+++ Selected passage +++

Find a closed formula for $\,\mathrm{S}\left(m,4\right)$ ?.
Attempt: I know the recurrence relation for $\,\mathrm{S}\left(m,k\right)$. I know how to find $\,\mathrm{S}\left(m,2\right)$ which is the subsets of $\left[m\right]$, then remove the over counting. We get ${2^{m}\,\, -\,\, 2 \over 2}$.
It seems tedious to use the recurrence equation twice. Is there a better way to solve this ?.
You want to count the ways to partition the integers $1$ through $n$ into $4$ non-empty unlabelled sets. You can do this with an inclusion-exclusion argument.
For now we’ll label the $4$ sets, say $1,2,3$, and $4$. There are altogether $4^n$ ways to assign the members of $[n]=\{1,\ldots,n\}$ to these $4$ sets, but this includes the ways that leave one or more of the sets empty. There are $3^n$ assignments that leave set $1$ empty, $3^n$ that leave set $2$ empty, $3^n$ that leave set $3$ empty, and $3^n$ that leave set $4$ empty, so for a second approximation we should subtract $4\cdot 3^n$, leaving $4^n-4\cdot3^n$ assignments. However, any assignment that leaves both set $1$ and set $2$ empty has now been counted once in the original $4^n$ and subtracted twice in the $4\cdot3^n$; we don’t want to count such assignments, so we need to add them back in to give each of them a net count of $0$. There are $2^n$ assignments that leave both set $1$ and set $2$ empty, so we need to add $2^n$. We need to do that for each of the $\binom42=6$ pairs of sets, so our next approximation is
$$4^n-4\cdot3^n+6\cdot2^n\;.\tag{1}$$
Now consider an assignment that leaves $3$ of the four sets empty; obviously it assigns every member of $[n]$ to the remaining set, so there are $4$ such assignments. How often does $(1)$ count each of them? It counts each one once in the first term, $-3$ times altogether in the second term, and $\binom32=3$ times in the third term, for a net total of $1$ time. We don’t want to count these $4$ assignments at all, so we have to subtract them once each: there are altogether
$$4^n-4\cdot3^n+6\cdot2^n-4\tag{2}$$
assignments that leave none of the four sets empty.

+++

Prompt 1:
Recast the entries from the line containing "Document page, 2000x1125 pixels." through the end of the entries as a JSON list of strings, one string per line, with blank lines left out.

+++ Exercise inputs +++

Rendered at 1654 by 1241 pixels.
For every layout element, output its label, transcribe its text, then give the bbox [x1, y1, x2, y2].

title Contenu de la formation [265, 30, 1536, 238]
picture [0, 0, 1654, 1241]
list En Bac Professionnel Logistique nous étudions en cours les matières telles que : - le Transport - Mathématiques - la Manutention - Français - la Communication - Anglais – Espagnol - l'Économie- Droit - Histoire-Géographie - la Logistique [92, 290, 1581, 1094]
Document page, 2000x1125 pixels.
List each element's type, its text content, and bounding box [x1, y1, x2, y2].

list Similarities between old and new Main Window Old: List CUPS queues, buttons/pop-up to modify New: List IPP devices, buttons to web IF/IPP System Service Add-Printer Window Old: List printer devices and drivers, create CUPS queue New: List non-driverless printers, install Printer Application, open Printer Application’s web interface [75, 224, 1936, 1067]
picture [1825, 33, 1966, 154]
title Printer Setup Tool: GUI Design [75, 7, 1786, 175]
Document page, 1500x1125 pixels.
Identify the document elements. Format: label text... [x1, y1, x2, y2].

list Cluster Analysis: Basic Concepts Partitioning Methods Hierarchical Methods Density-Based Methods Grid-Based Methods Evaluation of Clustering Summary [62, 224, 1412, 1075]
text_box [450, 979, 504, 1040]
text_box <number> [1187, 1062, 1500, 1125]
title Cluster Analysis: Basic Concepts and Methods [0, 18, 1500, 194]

+++

Prompt 2:
In the thread on partitioning integers into four sets, how many assignments leave both set 1 and set 2 empty?

Task answer 1:
[
  "Document page, 2000x1125 pixels.",
  "List each element's type, its text content, and bounding box [x1, y1, x2, y2].",
  "list Similarities between old and new Main Window Old: List CUPS queues, buttons/pop-up to modify New: List IPP devices, buttons to web IF/IPP System Service Add-Printer Window Old: List printer devices and drivers, create CUPS queue New: List non-driverless printers, install Printer Application, open Printer Application’s web interface [75, 224, 1936, 1067]",
  "picture [1825, 33, 1966, 154]",
  "title Printer Setup Tool: GUI Design [75, 7, 1786, 175]",
  "Document page, 1500x1125 pixels.",
  "Identify the document elements. Format: label text... [x1, y1, x2, y2].",
  "list Cluster Analysis: Basic Concepts Partitioning Methods Hierarchical Methods Density-Based Methods Grid-Based Methods Evaluation of Clustering Summary [62, 224, 1412, 1075]",
  "text_box [450, 979, 504, 1040]",
  "text_box <number> [1187, 1062, 1500, 1125]",
  "title Cluster Analysis: Basic Concepts and Methods [0, 18, 1500, 194]"
]

Task answer 2:
$2^n$